◆ **WHAT NEEDS TO BE DONE**:
From the records below, transcribe only the lines running from the one with "FIGURE 4 Kaplan" through the one with "Figure 4. Spectral". Keep both of those end lines.

◆ **MATERIAL FOR THIS EXERCISE**:

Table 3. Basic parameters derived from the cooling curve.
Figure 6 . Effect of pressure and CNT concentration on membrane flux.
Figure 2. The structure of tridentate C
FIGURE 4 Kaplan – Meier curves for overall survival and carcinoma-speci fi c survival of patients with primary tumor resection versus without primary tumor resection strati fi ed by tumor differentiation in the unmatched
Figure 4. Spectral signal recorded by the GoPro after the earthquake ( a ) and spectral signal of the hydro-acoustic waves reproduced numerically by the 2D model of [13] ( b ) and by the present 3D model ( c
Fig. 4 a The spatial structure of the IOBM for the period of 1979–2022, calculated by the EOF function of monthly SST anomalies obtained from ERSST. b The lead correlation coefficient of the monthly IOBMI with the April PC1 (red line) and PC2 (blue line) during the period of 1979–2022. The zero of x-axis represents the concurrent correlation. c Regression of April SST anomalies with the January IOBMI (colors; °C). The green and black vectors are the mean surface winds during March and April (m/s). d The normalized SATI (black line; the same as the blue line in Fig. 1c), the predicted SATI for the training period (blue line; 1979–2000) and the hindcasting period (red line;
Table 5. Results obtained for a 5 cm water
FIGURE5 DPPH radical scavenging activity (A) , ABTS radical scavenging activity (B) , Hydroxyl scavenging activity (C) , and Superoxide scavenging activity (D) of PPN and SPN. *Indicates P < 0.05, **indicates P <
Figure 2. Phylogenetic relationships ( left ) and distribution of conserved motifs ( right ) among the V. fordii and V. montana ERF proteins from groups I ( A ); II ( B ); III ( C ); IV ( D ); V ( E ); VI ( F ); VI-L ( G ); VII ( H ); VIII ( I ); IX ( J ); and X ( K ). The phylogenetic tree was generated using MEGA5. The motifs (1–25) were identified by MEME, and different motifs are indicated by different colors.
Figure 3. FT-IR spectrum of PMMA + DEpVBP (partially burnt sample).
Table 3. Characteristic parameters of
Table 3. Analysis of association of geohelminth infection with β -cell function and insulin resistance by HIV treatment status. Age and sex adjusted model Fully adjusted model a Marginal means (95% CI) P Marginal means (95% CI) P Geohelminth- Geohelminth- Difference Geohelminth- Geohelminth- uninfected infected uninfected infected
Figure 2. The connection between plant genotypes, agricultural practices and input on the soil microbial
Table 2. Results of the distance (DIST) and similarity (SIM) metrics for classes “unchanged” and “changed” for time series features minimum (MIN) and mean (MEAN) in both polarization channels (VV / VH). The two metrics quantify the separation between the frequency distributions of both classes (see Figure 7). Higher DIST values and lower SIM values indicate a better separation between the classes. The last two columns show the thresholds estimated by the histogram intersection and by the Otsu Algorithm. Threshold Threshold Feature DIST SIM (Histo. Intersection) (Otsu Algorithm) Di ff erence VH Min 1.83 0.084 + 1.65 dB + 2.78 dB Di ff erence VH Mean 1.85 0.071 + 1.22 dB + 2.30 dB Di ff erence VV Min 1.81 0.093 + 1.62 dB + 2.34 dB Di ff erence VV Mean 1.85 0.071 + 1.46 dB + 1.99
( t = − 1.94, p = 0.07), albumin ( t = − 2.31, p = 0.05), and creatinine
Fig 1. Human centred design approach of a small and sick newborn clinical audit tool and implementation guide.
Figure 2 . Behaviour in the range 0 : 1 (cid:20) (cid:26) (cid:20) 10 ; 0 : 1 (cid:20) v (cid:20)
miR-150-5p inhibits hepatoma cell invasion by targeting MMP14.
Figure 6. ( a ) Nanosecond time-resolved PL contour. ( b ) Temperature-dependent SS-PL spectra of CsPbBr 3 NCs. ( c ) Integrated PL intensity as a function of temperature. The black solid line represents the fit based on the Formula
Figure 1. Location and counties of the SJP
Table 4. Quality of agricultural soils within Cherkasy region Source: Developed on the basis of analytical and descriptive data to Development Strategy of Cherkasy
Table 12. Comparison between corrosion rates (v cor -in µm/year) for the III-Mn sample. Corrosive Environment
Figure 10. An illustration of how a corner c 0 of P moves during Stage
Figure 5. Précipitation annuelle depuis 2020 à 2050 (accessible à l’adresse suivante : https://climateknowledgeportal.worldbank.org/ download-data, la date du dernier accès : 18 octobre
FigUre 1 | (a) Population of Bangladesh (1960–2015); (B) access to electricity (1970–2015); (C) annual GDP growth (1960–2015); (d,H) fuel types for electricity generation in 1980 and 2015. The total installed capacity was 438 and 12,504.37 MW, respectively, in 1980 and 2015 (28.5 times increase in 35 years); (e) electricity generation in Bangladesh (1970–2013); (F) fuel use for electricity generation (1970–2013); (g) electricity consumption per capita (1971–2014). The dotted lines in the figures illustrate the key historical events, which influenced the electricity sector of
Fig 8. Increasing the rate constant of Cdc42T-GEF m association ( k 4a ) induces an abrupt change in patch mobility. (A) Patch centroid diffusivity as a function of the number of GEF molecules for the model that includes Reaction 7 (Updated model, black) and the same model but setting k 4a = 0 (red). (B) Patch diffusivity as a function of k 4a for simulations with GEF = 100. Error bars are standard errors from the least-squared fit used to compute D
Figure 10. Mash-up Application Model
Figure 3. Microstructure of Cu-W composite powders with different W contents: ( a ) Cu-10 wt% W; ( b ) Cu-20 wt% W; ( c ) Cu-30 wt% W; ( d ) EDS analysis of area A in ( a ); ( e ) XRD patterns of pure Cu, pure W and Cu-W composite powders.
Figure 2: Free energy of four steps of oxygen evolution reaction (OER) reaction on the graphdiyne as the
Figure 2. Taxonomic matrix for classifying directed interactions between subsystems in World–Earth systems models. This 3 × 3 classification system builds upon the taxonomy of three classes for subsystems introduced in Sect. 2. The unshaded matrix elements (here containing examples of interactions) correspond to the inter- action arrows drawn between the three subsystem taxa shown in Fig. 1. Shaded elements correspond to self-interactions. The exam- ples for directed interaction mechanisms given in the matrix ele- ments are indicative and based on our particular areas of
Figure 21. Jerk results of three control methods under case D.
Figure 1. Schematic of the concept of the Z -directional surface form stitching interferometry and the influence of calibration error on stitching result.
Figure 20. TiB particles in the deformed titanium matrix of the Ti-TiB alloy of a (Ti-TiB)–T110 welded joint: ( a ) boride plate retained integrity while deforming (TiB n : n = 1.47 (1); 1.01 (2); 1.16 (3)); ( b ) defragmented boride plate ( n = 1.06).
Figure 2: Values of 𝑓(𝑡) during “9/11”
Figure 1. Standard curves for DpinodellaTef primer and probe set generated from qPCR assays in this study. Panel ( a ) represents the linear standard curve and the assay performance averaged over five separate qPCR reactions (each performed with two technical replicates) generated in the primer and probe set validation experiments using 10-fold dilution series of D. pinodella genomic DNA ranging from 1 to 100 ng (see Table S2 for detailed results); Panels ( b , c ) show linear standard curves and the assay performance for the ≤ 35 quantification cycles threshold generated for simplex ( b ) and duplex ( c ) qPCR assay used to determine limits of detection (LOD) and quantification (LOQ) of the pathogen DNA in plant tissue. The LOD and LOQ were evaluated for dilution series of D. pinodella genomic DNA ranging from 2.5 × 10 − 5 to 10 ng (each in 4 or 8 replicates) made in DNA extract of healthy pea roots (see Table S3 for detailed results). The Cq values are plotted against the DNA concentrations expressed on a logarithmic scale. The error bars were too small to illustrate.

◆ **EXPECTED ANSWER**:
FIGURE 4 Kaplan – Meier curves for overall survival and carcinoma-speci fi c survival of patients with primary tumor resection versus without primary tumor resection strati fi ed by tumor differentiation in the unmatched
Figure 4. Spectral signal recorded by the GoPro after the earthquake ( a ) and spectral signal of the hydro-acoustic waves reproduced numerically by the 2D model of [13] ( b ) and by the present 3D model ( c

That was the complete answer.